To test the risk estimation effect based on the CAViaR-POT, the posteriori test method mentioned earlier is adopted here for test; in the meantime, to make the comparative analysis, the VaR test result of GARCH-POT model and POT model under the 1% reliability level is calculated in this paper; see details in Table 5.

According to the test result of HS300, despite the underestimation in the risk measurement based on CAViaR-POT, the underestimation degree has been greatly reduced. Specifically, the number of failures is significantly lower than that before the model improvement and approaching the ideal level 5; compared with that of the unimproved model, the P value is also greatly improved. Therefore, the improvement of CAViaR model by the POT model improves the accuracy of risk measurement and it can characterize and predicate the extreme risk effectively.

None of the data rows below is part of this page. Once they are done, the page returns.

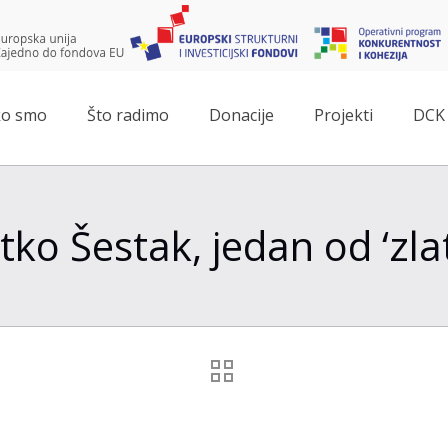
o smo
Što radimo
Donacije
Projekti
DCK 
ko Šestak, jedan od ‘zlat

According to the test result of HSI and N 225, the risk measurement effect based on CAViaR-POT model can be greatly improved and the predication accuracy of risk value is also enhanced; the POT-IGARCH model is comparatively superior to other models. Both the number of failures and P value fully indicate that the extreme risk predication accuracy of the improved model has been significantly improved while the model is strongly accommodative.

Generally, the extreme risk estimation accuracy based on the improved model has been improved at different levels, which means that the improved model is more accommodative with greater effectiveness; the predication accuracy of POT-IGARCH model is the highest. According to the sample market analysis, after the improvement, the extreme risk predication accuracy of the improved model for the relatively mature market HSI and N225 is higher than that for the HS300;despite the certain underestimation in the extreme value risk predication of HS 300, the difference is generally small. This might be related to the maturity of HS300 market. Considering that the HS300 market starts developing later than the HSI market and N255 market, its market price is more easily impacted by policy for system and mechanism issues, so that there will be more extreme value points.